FZU 1650 1752 a^b mod c

Accept: 822    Submit: 3560
Time Limit: 1000 mSec    Memory Limit : 32768 KB

 Problem Description

Given A,B,C, You should quickly calculate the result of A^B mod C. (1<=A,B,C<2^63).

 Input

There are multiply testcases. Each testcase, there is one line contains three integers A, B and C, separated by a single space.

 Output

For each testcase, output an integer, denotes the result of A^B mod C.

 Sample Input

3 2 42 10 1000

 Sample Output

124

这题因为数据比较大，直接用快速幂模板会超unsigned long long 范围，所以用同 样的思想计算a*b/%c.可以看做模板。输入用%llu 或%I64u.   

#include<stdio.h>
#include<string.h>
#define ll unsigned __int64
ll mul(ll a,ll b,ll c)   //用快速幂的思想求a*b%c防止越界  
{    
    ll ret=0,tmp=a%c;    
    while(b)    
    {    
        if(b&1)    
            if((ret+=tmp)>=c)    
                ret-=c;    
        if((tmp<<=1)>=c)    
            tmp-=c;    
        b>>=1;    
    }     
    return ret;    
}  

ll f(ll a,ll b,ll c)
{
	ll ans=1;
	a=a%c;
	while(b>0){
		if(b%2==1){
			ans=mul(ans,a,c);
		}
		b=b/2;
		a=mul(a,a,c);
	}
	return ans;
}


int main()
{
	ll n,m,i,j,a,b,c;
	while(scanf("%I64u%I64u%I64u",&a,&b,&c)!=EOF)
	{
		printf("%I64u\n",f(a,b,c));
	}
	return 0;
}

◆ ◆ ◆ ◆ ◆ ◆ ◆

- [任务目标 1]
下列说法是否与选定文本一致？(a) 本题的时间限制为 1000 毫秒；(b) 每组输入中的三个整数用逗号隔开；(c) 输入可以用 %llu 或 %I64u。请逐条回答“是”或“否”，并照抄文本中起决定作用的原话。

◆ ◆ ◆ ◆ ◆ ◆ ◆

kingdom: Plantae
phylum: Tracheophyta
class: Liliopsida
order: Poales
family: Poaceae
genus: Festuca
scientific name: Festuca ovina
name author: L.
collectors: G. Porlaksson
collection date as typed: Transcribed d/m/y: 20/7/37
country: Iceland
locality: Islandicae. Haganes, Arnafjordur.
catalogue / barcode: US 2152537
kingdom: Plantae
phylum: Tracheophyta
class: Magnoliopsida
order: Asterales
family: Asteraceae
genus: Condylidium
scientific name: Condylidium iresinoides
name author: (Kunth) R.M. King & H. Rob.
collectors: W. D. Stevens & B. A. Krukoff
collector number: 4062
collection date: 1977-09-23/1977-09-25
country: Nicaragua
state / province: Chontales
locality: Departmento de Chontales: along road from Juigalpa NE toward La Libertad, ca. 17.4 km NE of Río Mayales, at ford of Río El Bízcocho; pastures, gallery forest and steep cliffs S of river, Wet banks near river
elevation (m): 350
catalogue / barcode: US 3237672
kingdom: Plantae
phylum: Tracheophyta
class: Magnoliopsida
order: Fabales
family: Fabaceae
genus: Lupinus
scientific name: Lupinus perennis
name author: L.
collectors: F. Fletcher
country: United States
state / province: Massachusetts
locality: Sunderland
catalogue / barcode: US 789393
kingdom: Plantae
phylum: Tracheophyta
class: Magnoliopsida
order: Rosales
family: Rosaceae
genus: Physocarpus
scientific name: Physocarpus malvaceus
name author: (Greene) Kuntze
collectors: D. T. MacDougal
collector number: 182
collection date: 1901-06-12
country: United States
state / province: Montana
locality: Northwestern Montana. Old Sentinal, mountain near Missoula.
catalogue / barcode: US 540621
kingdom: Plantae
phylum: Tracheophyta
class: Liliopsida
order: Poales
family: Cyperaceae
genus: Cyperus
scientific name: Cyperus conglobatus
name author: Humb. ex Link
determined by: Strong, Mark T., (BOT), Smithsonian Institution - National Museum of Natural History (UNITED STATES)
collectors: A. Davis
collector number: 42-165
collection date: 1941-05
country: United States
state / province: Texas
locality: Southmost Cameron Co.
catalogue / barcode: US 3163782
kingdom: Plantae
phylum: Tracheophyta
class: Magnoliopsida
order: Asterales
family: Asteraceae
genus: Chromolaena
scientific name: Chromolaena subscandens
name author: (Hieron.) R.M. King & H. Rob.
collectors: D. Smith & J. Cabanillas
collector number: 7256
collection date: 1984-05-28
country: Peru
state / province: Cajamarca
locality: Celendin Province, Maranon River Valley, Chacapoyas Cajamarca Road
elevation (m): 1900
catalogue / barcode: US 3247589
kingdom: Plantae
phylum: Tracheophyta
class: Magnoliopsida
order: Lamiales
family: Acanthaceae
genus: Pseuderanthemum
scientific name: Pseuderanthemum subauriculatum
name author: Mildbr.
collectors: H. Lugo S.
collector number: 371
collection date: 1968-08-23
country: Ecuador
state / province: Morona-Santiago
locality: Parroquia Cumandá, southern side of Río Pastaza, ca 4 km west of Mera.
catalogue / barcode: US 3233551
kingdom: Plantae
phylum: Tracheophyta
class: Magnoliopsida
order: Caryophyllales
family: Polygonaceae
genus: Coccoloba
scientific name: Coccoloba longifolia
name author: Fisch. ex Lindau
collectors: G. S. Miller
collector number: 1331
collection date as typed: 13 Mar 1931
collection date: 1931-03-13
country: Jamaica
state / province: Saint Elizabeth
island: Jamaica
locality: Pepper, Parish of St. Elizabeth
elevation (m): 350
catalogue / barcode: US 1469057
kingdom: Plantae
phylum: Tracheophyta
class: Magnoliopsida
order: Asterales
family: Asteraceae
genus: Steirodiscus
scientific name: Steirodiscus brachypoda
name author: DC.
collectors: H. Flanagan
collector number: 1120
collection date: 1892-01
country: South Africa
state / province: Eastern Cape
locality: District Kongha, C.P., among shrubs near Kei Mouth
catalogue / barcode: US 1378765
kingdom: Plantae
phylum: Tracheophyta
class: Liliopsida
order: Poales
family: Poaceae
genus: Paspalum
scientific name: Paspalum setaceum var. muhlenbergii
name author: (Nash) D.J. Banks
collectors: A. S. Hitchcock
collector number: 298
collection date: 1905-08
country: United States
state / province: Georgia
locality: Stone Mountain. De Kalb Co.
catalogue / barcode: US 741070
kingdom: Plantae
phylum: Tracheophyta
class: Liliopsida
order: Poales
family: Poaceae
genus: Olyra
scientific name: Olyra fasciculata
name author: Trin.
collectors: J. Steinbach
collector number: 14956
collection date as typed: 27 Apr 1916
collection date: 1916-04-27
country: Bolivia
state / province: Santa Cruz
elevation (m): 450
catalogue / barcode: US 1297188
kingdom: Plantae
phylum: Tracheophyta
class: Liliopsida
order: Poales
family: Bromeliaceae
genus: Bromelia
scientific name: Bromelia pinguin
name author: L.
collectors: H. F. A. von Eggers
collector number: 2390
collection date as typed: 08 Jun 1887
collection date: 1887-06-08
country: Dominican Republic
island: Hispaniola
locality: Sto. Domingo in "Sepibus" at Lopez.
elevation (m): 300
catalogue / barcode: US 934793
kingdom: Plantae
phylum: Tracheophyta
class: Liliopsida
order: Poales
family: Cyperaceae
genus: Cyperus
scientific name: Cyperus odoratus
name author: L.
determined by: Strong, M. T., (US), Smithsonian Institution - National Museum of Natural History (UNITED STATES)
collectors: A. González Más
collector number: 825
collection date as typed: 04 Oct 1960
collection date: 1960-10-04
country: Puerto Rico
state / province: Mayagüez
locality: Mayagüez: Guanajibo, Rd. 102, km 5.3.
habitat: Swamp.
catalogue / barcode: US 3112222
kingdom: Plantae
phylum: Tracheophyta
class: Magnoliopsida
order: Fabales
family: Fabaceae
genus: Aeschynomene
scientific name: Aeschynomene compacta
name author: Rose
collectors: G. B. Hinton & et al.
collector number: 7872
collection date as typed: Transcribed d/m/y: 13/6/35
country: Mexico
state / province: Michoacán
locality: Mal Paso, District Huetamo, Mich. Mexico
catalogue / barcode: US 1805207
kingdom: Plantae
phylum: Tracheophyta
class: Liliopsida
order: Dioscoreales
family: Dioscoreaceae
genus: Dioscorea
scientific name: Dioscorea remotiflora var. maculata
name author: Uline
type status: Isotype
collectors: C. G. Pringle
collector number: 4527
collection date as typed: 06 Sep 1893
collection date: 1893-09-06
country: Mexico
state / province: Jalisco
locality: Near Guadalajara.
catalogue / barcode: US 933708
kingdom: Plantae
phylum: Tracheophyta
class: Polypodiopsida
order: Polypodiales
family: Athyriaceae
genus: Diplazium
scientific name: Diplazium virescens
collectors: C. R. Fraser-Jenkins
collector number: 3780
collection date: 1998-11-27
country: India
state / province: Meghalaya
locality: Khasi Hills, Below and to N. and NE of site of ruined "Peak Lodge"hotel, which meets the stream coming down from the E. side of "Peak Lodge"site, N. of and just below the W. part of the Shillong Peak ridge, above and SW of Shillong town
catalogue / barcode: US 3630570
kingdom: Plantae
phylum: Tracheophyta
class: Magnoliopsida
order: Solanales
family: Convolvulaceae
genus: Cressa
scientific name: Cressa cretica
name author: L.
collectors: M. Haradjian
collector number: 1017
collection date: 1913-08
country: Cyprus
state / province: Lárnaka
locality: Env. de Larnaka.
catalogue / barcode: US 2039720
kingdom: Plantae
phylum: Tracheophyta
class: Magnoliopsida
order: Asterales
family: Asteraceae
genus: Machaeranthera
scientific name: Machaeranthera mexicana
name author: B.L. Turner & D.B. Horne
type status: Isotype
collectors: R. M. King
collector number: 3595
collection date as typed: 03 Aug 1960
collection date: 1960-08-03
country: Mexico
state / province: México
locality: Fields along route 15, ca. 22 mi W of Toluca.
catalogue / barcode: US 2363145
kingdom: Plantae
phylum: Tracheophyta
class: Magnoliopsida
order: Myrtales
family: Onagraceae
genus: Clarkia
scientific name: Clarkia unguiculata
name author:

◆ ◆ ◆ ◆ ◆ ◆ ◆

- [任务目标 2]
请逐字复述记录中从第一行起、到含有“name author: (Kunth) R.M. King & H. Rob.”的那一行为止的各行，首尾两行都要包括。

- [预期输出 1]
(a) 是。"Time Limit: 1000 mSec"
(b) 否。"separated by a single space"
(c) 是。"输入用%llu 或%I64u"

- [预期输出 2]
kingdom: Plantae
phylum: Tracheophyta
class: Liliopsida
order: Poales
family: Poaceae
genus: Festuca
scientific name: Festuca ovina
name author: L.
collectors: G. Porlaksson
collection date as typed: Transcribed d/m/y: 20/7/37
country: Iceland
locality: Islandicae. Haganes, Arnafjordur.
catalogue / barcode: US 2152537
kingdom: Plantae
phylum: Tracheophyta
class: Magnoliopsida
order: Asterales
family: Asteraceae
genus: Condylidium
scientific name: Condylidium iresinoides
name author: (Kunth) R.M. King & H. Rob.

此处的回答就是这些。